Question

In: Finance

What happened in the 1990s that explains the small decrease in the size of the U.S....

  1. What happened in the 1990s that explains the small decrease in the size of the U.S. Treasury markets pre-2000?
  2. What happened in the early 2000s that reversed this decrease?
  3. What caused that large growth in the Treasury market starting in 2007/2008?

Solutions

Expert Solution

Answer 1

Increase in inflation rate was the main factor in 1990 for fall in US treasury markets as the borrowing of money was not easy and most of the major banks where deficit, the economy was weekend this led to insecurity among the investors which led to decrease in US treasury market.

Answer 2

In 2000 US federal body came with solution wherein they changed the monetary policies and sold Us treasury bonds on discounted price.
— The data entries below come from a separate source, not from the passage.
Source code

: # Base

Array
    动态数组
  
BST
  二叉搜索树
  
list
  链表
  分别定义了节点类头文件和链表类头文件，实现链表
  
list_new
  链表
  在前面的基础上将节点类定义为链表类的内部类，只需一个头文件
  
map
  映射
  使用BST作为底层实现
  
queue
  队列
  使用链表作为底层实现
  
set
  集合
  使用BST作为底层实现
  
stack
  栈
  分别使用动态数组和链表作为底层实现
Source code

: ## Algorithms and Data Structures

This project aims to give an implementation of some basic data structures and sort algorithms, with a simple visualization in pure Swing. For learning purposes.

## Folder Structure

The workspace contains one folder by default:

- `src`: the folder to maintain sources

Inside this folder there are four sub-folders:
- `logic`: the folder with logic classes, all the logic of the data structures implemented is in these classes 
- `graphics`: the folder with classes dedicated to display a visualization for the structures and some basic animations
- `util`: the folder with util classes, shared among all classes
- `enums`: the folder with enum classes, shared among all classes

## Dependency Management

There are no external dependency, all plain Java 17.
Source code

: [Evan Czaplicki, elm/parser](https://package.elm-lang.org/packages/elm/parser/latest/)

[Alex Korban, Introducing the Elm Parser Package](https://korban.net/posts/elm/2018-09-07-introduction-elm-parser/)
Also they came with a 30 years treasury instrument with high returns which help the decrease in US treasury market reversed in early 2000

Answer 3

As the Lehman brother collapsed in 2007/2008 which caused global recession the investors where feeling insecurity to invest in other markets as the recession was globally there was a drastic change in the interest rate and lending for the financial institutions hence in this phase the more securitised market was US treasury market as it was a government owned with a good rate of return hence most of the investors turned toward the US treasury market simultaneously increasing the growth of US treasury market.